Shares of Mobile Mini (Nasdaq: MINI) hit a 52-week low on Tuesday. Let's take a look at how it got there and whether cloudy skies are still in the forecast.

How it got here
The rental and leasing services sector is a hot business to be in right now. With many homeowners choosing to stay put rather than move, the need for extra storage has never been greater. We've seen this demand boosting the gross margins of storage specialist Public Storage (NYSE: PSA), as well as the bottom-line profits of do-it-yourself moving and storage operator AMERCO (Nasdaq: UHAL), the parent of U-Haul, which has crushed analysts' estimates in four straight quarters. But not everyone has been invited to the party.

Mobile Mini, a provider of portable storage units of varying sizes, has failed to live up to Wall Street's earnings expectations, and its reduced share price is reflective of that.

In its latest quarter, Mobile Mini noted that sales grew 6% as leasing revenue rose by nearly 7%. Unfortunately, the Street was looking for much more, and the stock has been punished ever since. Despite gains to its utilization rate, changes made to the company's call center and seasonal weakness contributed to an unsatisfactory quarter.

How it stacks up
Let's see how Mobile Mini stacks up next to its peers.

MINI Chart

MINI data by YCharts

As you can see, fixed-storage REITs like Public Storage and CubeSmart (NYSE: CUBE) are performing considerably better than portable storage unit companies Mobile Mini and McGrath RentCorp (Nasdaq: MGRC). Now let's dig a little deeper.

Company

Price/Book

Price/Cash Flow

Forward P/E

5-Year Revenue CAGR

Mobile Mini 0.9 7.9 13.6 5.9%
Public Storage 4.5 19.1 30.2 4.9%
CubeSmart 1.6 14.6 15.3 2.2%
McGrath RentCorp 1.9 5 11 5.1%

Sources: Morningstar, Yahoo! Finance. CAGR = compound annual growth rate.

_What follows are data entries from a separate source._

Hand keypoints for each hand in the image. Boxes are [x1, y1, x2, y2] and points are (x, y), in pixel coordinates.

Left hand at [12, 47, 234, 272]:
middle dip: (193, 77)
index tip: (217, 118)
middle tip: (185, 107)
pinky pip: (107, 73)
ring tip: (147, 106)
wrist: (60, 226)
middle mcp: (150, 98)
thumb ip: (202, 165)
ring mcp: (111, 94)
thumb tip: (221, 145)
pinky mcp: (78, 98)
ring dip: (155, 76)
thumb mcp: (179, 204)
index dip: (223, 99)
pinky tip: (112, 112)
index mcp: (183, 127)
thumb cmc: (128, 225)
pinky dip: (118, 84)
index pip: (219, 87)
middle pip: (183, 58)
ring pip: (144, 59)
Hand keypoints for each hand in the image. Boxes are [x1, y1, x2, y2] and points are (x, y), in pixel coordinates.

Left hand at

What we really have here is a case of fixed storage versus mobile storage. Mobile storage has been more reliant on construction activity to drive growth in the past, which is one reason it may be getting hit harder in recent years than fixed storage.

Mobile Mini, surprisingly, offers the most consistent annual sales growth, at nearly 6%, while CubeSmart, which is currently losing money on a trailing-12-month basis, has shown the slowest growth. Of this group, Public Storage, which I have featured negatively before, appears the priciest at 19 times cash flow, but as a REIT, it also distributes a healthy dividend to shareholders, which I'm sure is one reason its shares remain so pricey.

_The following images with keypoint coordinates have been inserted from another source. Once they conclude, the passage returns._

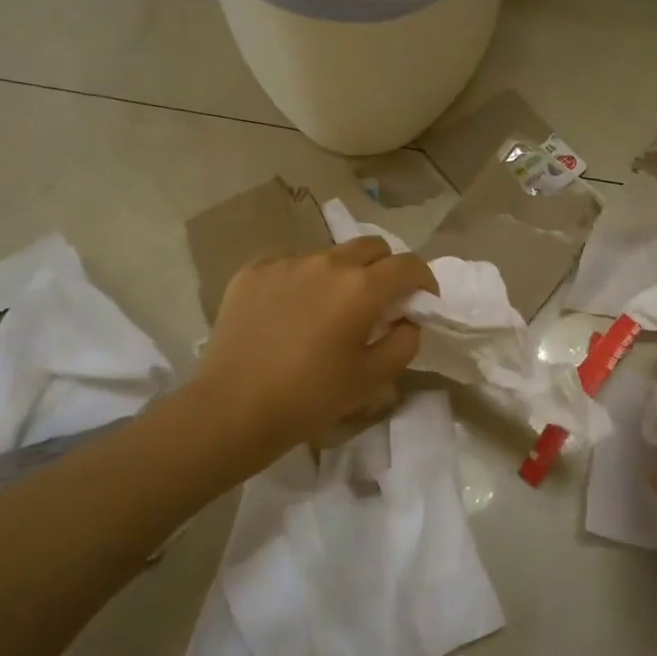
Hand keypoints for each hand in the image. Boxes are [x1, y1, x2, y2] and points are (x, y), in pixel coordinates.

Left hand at [196, 238, 437, 463]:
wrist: (232, 408)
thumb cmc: (310, 398)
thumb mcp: (372, 378)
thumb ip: (404, 342)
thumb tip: (408, 320)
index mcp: (361, 288)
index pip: (408, 264)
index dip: (424, 280)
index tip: (422, 300)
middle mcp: (327, 262)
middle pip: (371, 247)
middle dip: (385, 268)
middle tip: (379, 301)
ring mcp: (286, 262)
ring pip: (329, 255)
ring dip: (341, 275)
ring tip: (328, 309)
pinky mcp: (253, 269)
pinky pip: (291, 263)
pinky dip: (302, 280)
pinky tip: (290, 311)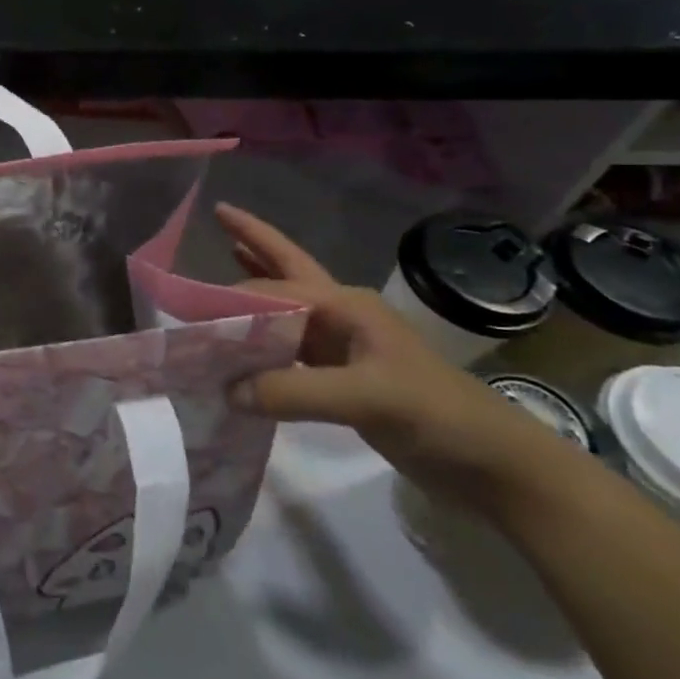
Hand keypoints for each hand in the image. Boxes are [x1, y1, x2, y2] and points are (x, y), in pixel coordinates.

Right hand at [217, 204, 577, 521]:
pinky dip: (262, 338)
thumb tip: (227, 390)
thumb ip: (294, 391)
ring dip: (255, 285)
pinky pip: (288, 348)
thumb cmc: (436, 415)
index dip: (231, 297)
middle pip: (287, 269)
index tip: (187, 310)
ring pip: (286, 306)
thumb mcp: (368, 398)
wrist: (492, 464)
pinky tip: (244, 342)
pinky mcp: (341, 377)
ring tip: (223, 258)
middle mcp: (340, 315)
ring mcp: (342, 346)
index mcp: (346, 306)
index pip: (274, 289)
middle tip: (218, 214)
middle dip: (253, 241)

Another factor influencing share price here is these companies' overall debt load. Public Storage's debt-to-equity is just 10%, while CubeSmart's, McGrath's, and Mobile Mini's are much higher, in the 80% to 90% range. Mobile Mini has made strides to pay down its debt (it paid down an additional $4.2 million in its latest quarter on top of interest payments), but still boasts almost $700 million in total debt.

What's next
Now for the real question: What's next for Mobile Mini? That answer is going to depend on whether or not it can continue to grow leasing revenue despite the ebb and flow of the construction sector and whether it can keep making strides to pay down its massive pile of debt. The good news is that it has paid down $239 million in debt in just the past four years.

Our very own CAPS community gives the company a four-star rating (out of five), with just 20 of 553 members expecting it to underperform. Although I have yet to personally make a CAPScall on the stock, I'm ready to anoint Mobile Mini with a call of outperform.

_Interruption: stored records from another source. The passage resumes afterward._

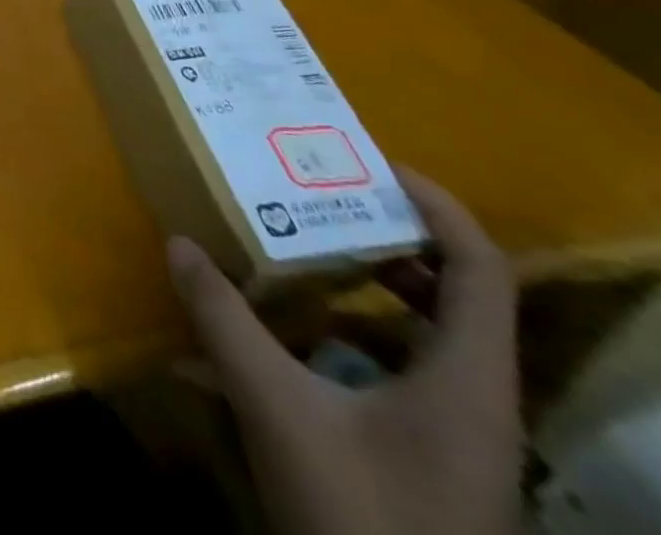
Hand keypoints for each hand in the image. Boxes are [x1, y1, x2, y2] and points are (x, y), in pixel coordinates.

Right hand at [167, 169, 521, 534]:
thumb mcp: (278, 409)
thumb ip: (226, 321)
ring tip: (305, 249)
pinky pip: (405, 372)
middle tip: (322, 196)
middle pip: (459, 295)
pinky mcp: (432, 461)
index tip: (368, 162)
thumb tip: (180, 243)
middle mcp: (478, 401)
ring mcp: (459, 438)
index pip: (480, 268)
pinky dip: (357, 335)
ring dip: (373, 286)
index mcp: (467, 381)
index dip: (435, 204)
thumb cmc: (361, 517)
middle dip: (391, 237)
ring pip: (432, 336)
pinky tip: (296, 335)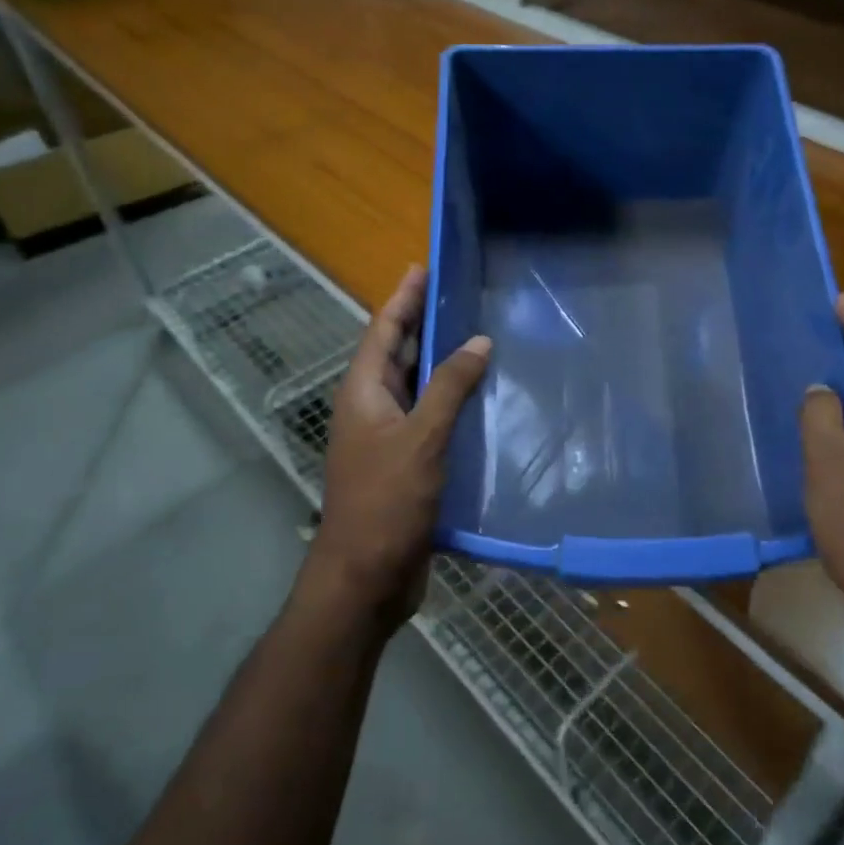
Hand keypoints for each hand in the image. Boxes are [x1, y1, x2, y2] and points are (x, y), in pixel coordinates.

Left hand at [302, 266, 490, 629]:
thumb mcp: (421, 438)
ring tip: (476, 337)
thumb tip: (478, 341)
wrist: (366, 577)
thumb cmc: (386, 501)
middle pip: (397, 353)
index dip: (403, 298)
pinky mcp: (404, 462)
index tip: (423, 267)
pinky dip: (449, 401)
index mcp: (363, 392)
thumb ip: (449, 387)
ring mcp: (386, 437)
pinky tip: (480, 399)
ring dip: (440, 362)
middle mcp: (371, 407)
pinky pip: (428, 417)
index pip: (383, 330)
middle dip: (422, 323)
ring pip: (415, 386)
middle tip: (458, 295)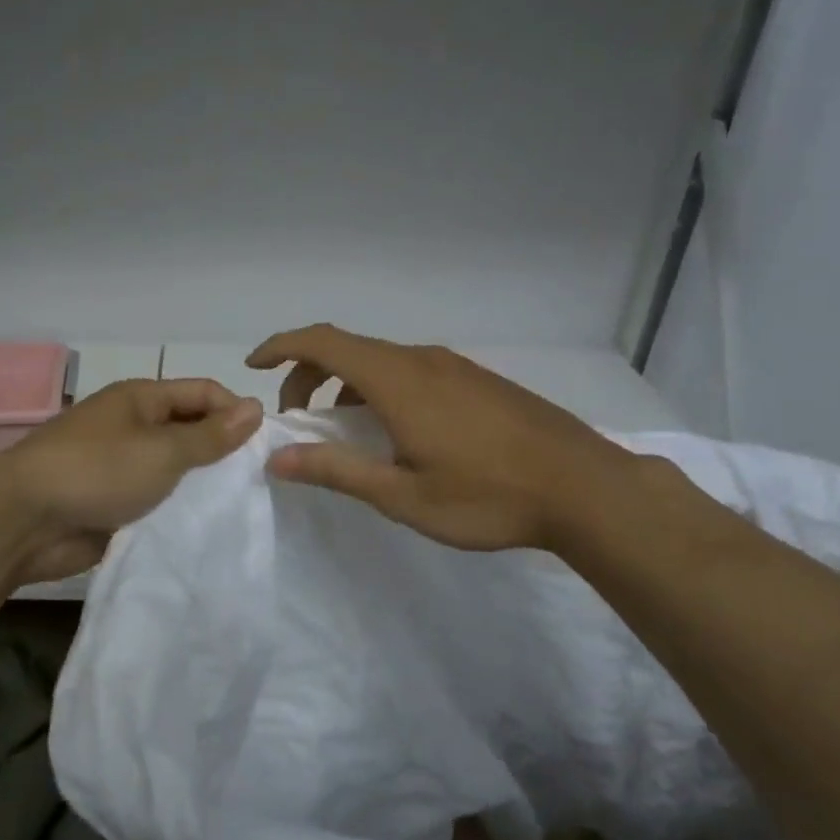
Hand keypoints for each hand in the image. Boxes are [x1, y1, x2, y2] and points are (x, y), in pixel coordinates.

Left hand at [0, 378, 263, 582]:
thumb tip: (255, 407)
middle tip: (260, 480)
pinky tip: (206, 527)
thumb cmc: (97, 472)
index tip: (267, 446)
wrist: (24, 521)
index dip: (237, 412)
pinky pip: (155, 500)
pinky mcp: (113, 502)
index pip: (203, 393)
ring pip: (174, 469)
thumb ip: (210, 435)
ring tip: (241, 506)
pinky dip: (177, 509)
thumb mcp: (162, 450)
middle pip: (190, 430)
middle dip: (222, 451)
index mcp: (142, 399)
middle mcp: (133, 426)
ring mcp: (121, 466)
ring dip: (200, 484)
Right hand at [246, 324, 639, 551]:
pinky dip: (379, 389)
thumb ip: (336, 472)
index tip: (254, 366)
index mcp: (398, 381)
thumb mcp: (402, 495)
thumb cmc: (488, 496)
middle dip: (308, 375)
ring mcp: (454, 367)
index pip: (323, 342)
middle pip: (348, 349)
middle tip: (296, 420)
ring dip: (346, 385)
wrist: (586, 488)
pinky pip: (410, 371)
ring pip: (381, 361)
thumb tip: (277, 458)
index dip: (282, 347)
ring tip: (341, 431)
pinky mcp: (477, 380)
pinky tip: (394, 432)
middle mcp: (422, 360)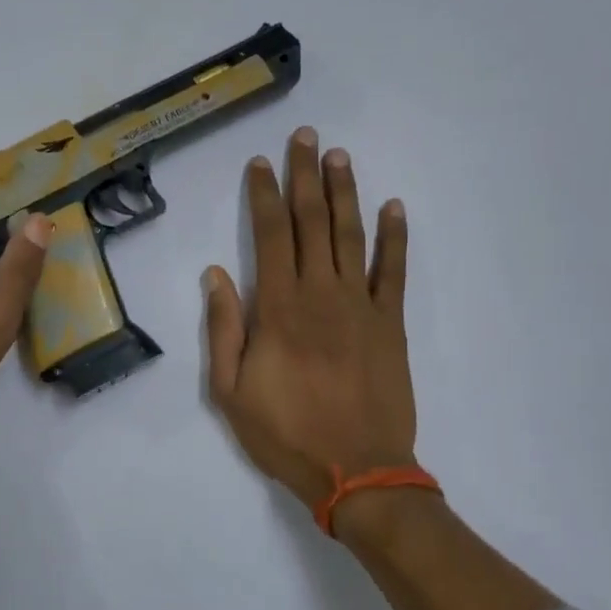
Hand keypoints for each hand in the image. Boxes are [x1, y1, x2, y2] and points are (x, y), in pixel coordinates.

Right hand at [204, 127, 414, 510]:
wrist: (358, 471)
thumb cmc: (286, 434)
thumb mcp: (230, 392)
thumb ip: (223, 329)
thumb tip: (215, 275)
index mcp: (278, 309)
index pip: (269, 236)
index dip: (263, 195)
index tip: (260, 163)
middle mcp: (320, 294)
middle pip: (311, 222)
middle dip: (305, 177)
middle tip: (305, 137)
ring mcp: (361, 306)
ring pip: (350, 236)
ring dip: (345, 193)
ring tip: (340, 156)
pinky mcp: (392, 324)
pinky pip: (395, 272)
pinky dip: (395, 237)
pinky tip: (393, 207)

Mobile Mini offers investors a chance to own a steadily growing business at a reasonable price. At just 13.6 times forward earnings, investors get a company that has repaid about 25% of its debt in just four years, yet has expanded its business in light of a major downswing in the construction industry. There are plenty of avenues for growth from both sides of the aisle. Administrative expense cuts are eliminating wasteful spending and boosting margins, while growth in nontraditional sectors, such as renting its pods to retailers, is beginning to show promise. I see Mobile Mini as a solid long-term winner.